Gas Engine Rescues Lost Collector

| May/June 1987

  • Gas Engine

  • Gas Engine

  • Gas Engine
  • Gas Engine

6750 Ratalee Lake Rd, Clarkston, MI 48016

Gas engines are restless and like most retirees, love to travel. They send out unseen signals that guide us to them and then bewitch us so we can't leave without them. Many are rewarded with summer shows and winter cleaning, tuning and painting. So when you miss a turn or somehow get on the wrong road, it's not really your fault, it's a lonesome engine nearby that's beckoning you. This explains why gas engines show up when and where you least expect to find them.

Here's how I found a nice engine. (Or did it find me?)  
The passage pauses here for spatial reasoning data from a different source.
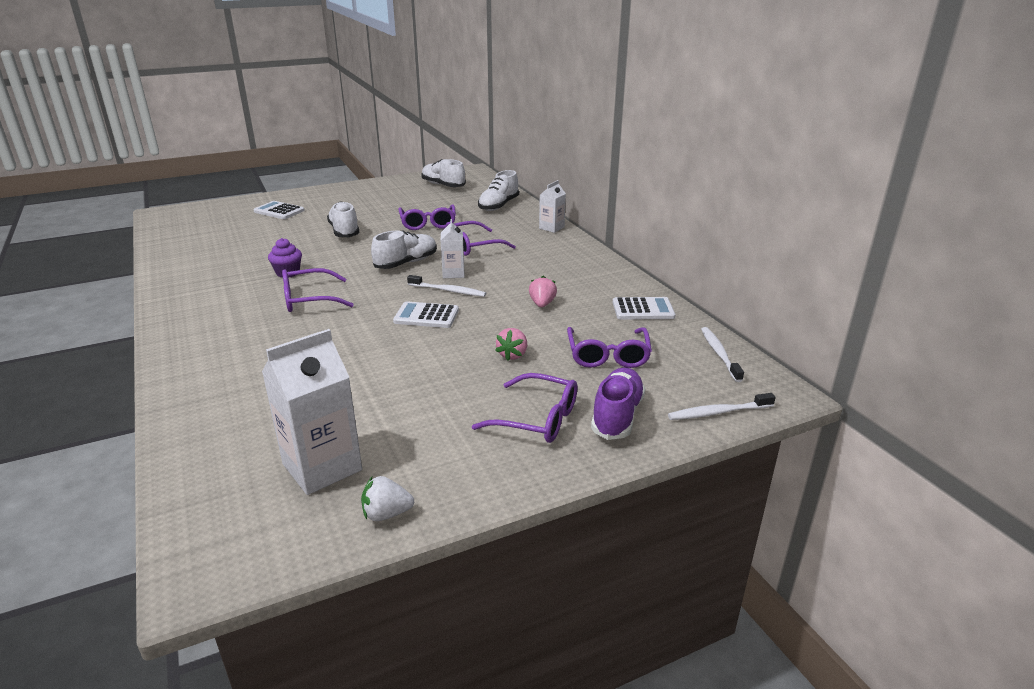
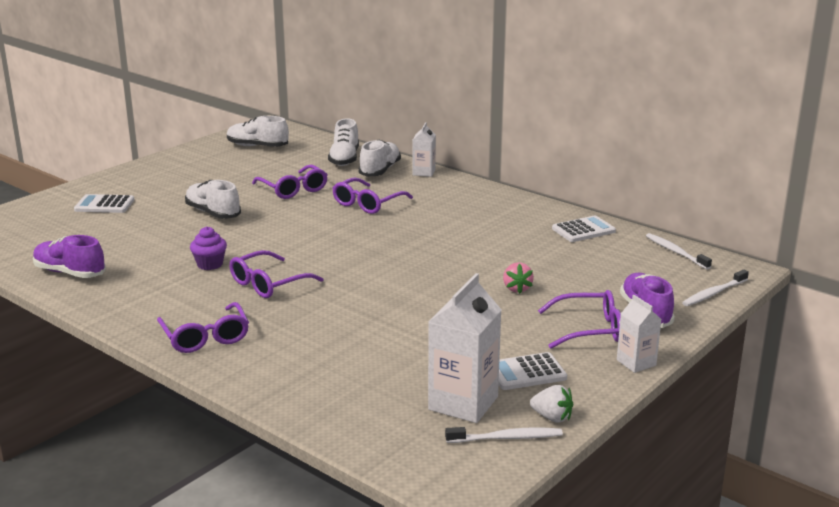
camera: 25 degrees left, 5 degrees down
(186, 258) = (70, 273): none -> purple shoe
(386, 514) = (552, 417): white strawberry -> white strawberry turned 120 degrees counterclockwise
(406, 263) = (322, 232): white shoe -> white shoe (380, 170)
(426, 316) = (403, 274): white calculator -> white calculator (526, 372)
(448, 291) = (395, 248): white toothbrush -> white toothbrush (506, 438)
(453, 273) = (381, 232): white carton -> white carton (636, 363)
(542, 304) = (494, 243): pink strawberry -> none
(608, 355) = (593, 271): purple glasses -> purple glasses (205, 337)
About six years ago, while on a job in central Ohio, a bunch of us were sitting around a motel room waiting for a dense fog to lift. One of the group started to get overcome with 'cabin fever' and asked if I would like to go for a ride with him. So off we went. He turned at almost every intersection, first left then right, then two lefts and a right, etc. The combination of heavy fog and all that turning started to get to me and I asked the driver to pull over and stop for a few minutes, which he did. I rolled down the window to get some air and try to figure out where we were. To my complete surprise, we were parked on the sidewalk in front of an old John Deere dealership, and there in the front window was a green and yellow gas engine. Unbelieveable-here I was one minute totally lost and half sick and the next minute heading through the dealership door. There were several people there at the time. I was clear inside before I realized that I was dressed in a three piece blue striped suit and had on shiny wing-tip shoes. I felt strangely uncomfortable even though I've spent considerable time in a John Deere dealership, usually in coveralls. I was relieved when the owner greeted me warmly, because I expected to be heckled as a 'city slicker', or snake oil salesman. When I asked about the engine in the window, the owner told me that a person from Florida had traded it for some pull-behind implements. The owner kept the engine in the window for display and had recently decided to include it in his annual inventory reduction auction as a drawing card. The owner could not sell me the engine because he had already sent out the auction bill and did not want to disappoint anyone that might be attending the auction to buy it. The owner would, however, accept a sealed bid from me that would be opened at the time the engine was to be sold. In several weeks I received notification that I was the successful bidder on the engine. The amount due was $25 less than the amount bid in my sealed envelope. The auctioneer must have regarded me as a regular bidder and high bid was below my sealed bid. A friend was going near Germantown and agreed to settle up for me and bring the engine back to Michigan. The engine tag reads: 'Root and Van-dervoort' made for John Deere Plow Company, 2 HP, Serial #BL32473.

If anyone in Gas Engine Land recognizes my engine from the photo, maybe we will find out the rest of the story.